Exciton-Anyon Binding in Fractional Chern Insulators: Spectral Fingerprints

TL;DR

This paper models exciton-quasihole bound states in a fractional Chern insulator system, revealing spectral signatures and energy scales relevant for experimental observation in moiré TMD heterostructures.

Contribution

It introduces a kagome-lattice fermion-boson model to describe exciton-quasihole binding in fractional Chern insulators, with potential applications to moiré TMD heterostructures.

Findings

Bound states appear as low-lying levels separated from the continuum.

Reducing exciton kinetic energy enhances binding effects.

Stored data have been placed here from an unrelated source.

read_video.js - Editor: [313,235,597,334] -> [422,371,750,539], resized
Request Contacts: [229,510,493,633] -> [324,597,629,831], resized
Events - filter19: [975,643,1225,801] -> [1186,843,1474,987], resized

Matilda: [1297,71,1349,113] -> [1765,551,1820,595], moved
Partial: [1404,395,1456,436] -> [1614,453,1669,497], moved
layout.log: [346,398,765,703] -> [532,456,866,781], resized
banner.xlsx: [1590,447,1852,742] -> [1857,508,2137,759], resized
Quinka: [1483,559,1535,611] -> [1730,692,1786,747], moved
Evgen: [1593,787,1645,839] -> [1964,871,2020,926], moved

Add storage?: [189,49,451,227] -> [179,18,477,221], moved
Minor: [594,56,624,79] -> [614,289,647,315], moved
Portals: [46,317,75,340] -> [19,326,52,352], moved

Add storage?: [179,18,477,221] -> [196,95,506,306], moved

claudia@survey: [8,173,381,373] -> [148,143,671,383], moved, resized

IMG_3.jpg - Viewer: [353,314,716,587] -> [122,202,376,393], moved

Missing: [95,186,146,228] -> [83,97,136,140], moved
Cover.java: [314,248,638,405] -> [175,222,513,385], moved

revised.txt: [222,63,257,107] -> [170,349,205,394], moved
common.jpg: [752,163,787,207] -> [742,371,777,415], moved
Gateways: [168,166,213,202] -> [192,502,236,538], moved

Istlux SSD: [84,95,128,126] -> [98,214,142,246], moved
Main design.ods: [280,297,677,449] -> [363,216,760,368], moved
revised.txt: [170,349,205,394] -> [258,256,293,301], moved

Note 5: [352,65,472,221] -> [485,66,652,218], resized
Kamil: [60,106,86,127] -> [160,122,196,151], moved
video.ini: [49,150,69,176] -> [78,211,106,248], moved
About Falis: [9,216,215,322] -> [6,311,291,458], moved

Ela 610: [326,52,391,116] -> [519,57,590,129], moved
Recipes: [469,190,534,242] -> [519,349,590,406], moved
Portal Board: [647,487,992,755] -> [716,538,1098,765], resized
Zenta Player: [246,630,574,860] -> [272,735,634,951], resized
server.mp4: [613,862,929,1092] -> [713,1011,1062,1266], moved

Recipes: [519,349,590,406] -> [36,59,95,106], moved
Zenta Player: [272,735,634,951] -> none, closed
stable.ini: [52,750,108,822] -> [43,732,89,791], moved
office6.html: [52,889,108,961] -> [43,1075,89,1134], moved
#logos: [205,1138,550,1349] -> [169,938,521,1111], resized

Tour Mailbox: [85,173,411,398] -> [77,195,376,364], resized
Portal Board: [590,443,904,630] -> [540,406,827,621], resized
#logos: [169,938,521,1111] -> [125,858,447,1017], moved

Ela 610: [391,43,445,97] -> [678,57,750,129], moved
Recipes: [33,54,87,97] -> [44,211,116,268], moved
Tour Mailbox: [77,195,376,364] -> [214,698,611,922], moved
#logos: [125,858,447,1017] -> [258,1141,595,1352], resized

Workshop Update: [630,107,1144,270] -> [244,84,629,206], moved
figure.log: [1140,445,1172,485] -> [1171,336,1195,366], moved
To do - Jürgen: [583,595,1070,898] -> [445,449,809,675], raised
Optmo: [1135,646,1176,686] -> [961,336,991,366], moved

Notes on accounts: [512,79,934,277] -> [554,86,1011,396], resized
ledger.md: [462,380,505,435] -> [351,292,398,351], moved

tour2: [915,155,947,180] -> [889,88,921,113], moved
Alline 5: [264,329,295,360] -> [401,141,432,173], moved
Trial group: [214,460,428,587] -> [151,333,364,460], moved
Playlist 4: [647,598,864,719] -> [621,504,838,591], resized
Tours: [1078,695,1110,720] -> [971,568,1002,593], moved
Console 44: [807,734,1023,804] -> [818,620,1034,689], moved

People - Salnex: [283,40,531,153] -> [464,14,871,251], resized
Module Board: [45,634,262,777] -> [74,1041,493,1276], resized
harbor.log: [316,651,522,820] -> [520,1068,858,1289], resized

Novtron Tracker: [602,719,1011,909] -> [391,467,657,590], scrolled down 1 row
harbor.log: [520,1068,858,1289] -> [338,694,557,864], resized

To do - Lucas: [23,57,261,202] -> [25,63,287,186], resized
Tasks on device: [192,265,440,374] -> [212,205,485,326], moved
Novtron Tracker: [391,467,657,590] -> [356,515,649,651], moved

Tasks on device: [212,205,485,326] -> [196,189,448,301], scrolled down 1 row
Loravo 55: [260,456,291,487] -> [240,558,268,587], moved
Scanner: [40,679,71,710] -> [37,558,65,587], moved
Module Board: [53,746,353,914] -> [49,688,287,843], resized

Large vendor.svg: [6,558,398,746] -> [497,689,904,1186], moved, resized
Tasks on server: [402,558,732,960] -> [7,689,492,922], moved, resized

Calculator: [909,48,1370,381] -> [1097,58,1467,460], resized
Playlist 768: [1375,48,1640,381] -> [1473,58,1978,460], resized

Estimated binding energies are within experimental detection range.

Abstract

Transition--metal dichalcogenides (TMDs) uniquely combine topological electronic states realized without external magnetic fields with a strong optical response arising from long--lived excitons. Motivated by this confluence, we investigate an interacting fermion--boson system formed by coupling an exciton to a quasihole of a fractional Chern insulator (FCI) at filling fraction $1/3$. We introduce a kagome--lattice fermion--boson model hosting an electronic FCI and a mobile exciton whose dispersion is tunable from a parabolic band to a flatband. Using exact diagonalization, we demonstrate the emergence of exciton--quasihole bound states controlled by the repulsive electron--exciton interaction $V_{\mathrm{FB}}$ and the exciton kinetic energy $t_{\mathrm{B}}$. These states appear as low--lying levels in the fermion--boson spectrum, well separated from the scattering continuum, and arise despite repulsive interactions due to a residual attraction to the local charge depletion associated with a quasihole. Reducing $t_{\mathrm{B}}$ enhances this effect by favoring interaction--dominated binding. Our results provide a model description of moir\'e TMD heterostructures, including fractional Chern insulating twisted bilayer MoTe$_2$ proximitized by excitonic TMD heterobilayers, where we estimate exciton--quasihole binding energy scales of $0.8$--$1.2$~meV, placing these effects within reach of photoluminescence spectroscopy.